Lo strumento normativo per la realizzazione di uno Sviluppo Sostenibile della società umana dovrebbe creare le condizioni di una autoregolamentazione delle attività antropiche così come avviene per tutte le comunità biotiche.
L’inquinamento prodotto dalle attività umane interessa tutte le componenti ambientali, per cui ciò che si immette nell’atmosfera va a finire nell’idrosfera nella litosfera e infine nella biosfera. Eppure i limiti previsti nei punti di emissione (scarichi in acqua, in atmosfera, al suolo) sono determinati per la singola componente non considerando l’interazione con le altre.
Con quale efficacia si possono raggiungere gli obbiettivi di qualità ambientale previsti dal Titolo II del Dlgs 3 aprile 2006 n. 152 senza una visione ecosistemica? Che significatività dare al concetto di “carico ammissibile” in chiave riduzionista? E le finalità dell’art. 73 della sez.II?
I materiali ed energie in entrata in un dato ecosistema vengono trasformati e rimescolati in tutte le componenti ambientali. La visione “riduzionista” dell’inquinamento determina una risposta legislativa a tutela settoriale, rendendo inadeguato il risultato.

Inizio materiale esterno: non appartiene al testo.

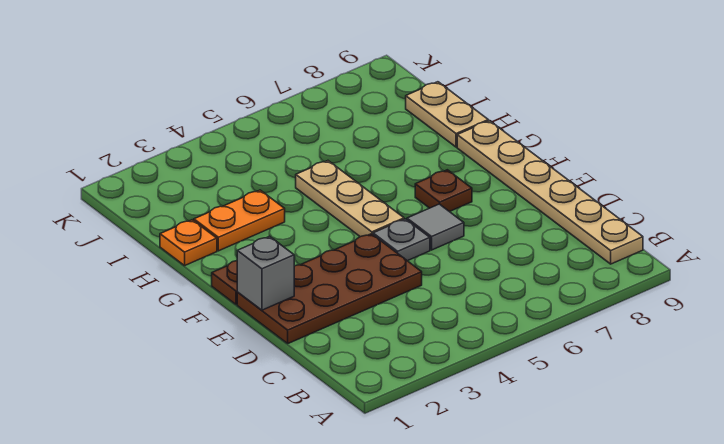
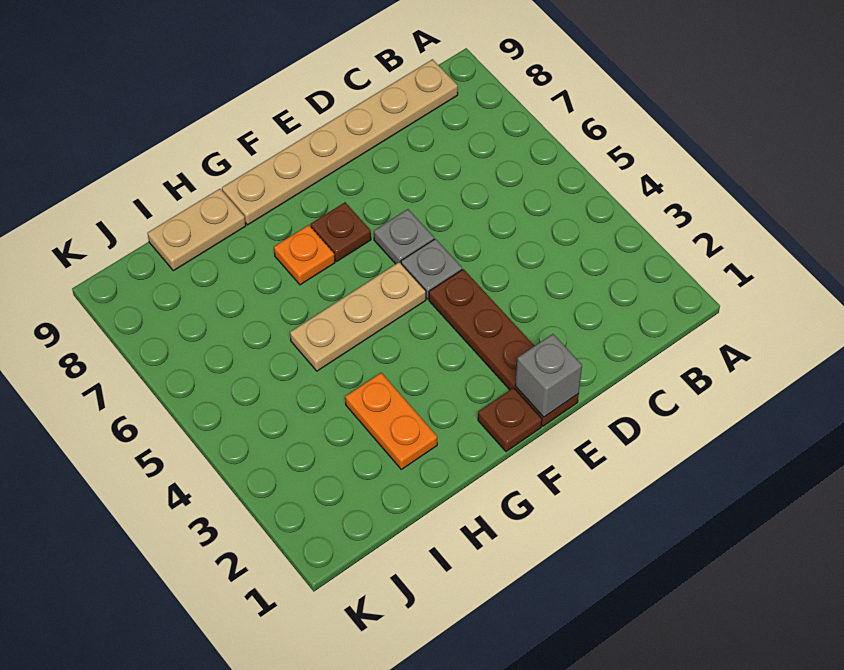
brown plate D1:E4 level 1 -> brown plate E1:E4 level 1
grey tile E6 level 1 -> grey plate E6 level 1
orange plate H1 level 1 -> orange plate G7 level 1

Qualunque programmazione dell’uso del territorio con i suoi aspetti gestionali, regolamentari, legislativi, dovrebbe essere funzionale alla dinamica dei sistemi ambientali. Possiamo chiamare “capacità ricettiva” o “ricettività ambientale” l’entità delle alterazioni antropiche che possono essere sopportate, in questo modo siamo in grado di quantificare e qualificare gli impatti negativi, determinati dai flussi di materia ed energia che hanno interagito con i Cicli Biogeochimici determinandone e gestendone i limiti.
Un quadro normativo sviluppato su basi sistemiche cambierebbe profondamente il “modus operandi” attuale, l’approccio sarebbe razionale ed efficiente, privo delle attuali confusioni. Non ci sarebbero tre definizioni di scarto antropico legate allo stato fisico del recettore: aria, acqua, suolo; viceversa si seguirebbe “lo scarto” nelle tre componenti applicando gli strumenti pianificatori, regolatori, gestionali per la sua autoregolamentazione funzionalmente al monitoraggio.
Il monitoraggio ambientale ha per scopo la comprensione dello stato dell’ambiente, la quantificazione dei danni dovuti a stress di vario tipo e in particolare dell’impatto negativo delle attività antropiche. Comporta l’acquisizione degli elementi necessari per una corretta gestione del territorio e per programmare ed attuare il recupero degli ambienti degradati
Rousseau predicava che: “ la natura non è soltanto lo stato primitivo dell’uomo, ma il suo stato provvidenziale poiché comporta quel perfetto equilibrio tra i bisogni e i mezzi di soddisfarli.”
Già nel Settecento c’era l’esigenza di un equilibrio naturale, erano le basi filosofiche dello Sviluppo sostenibile.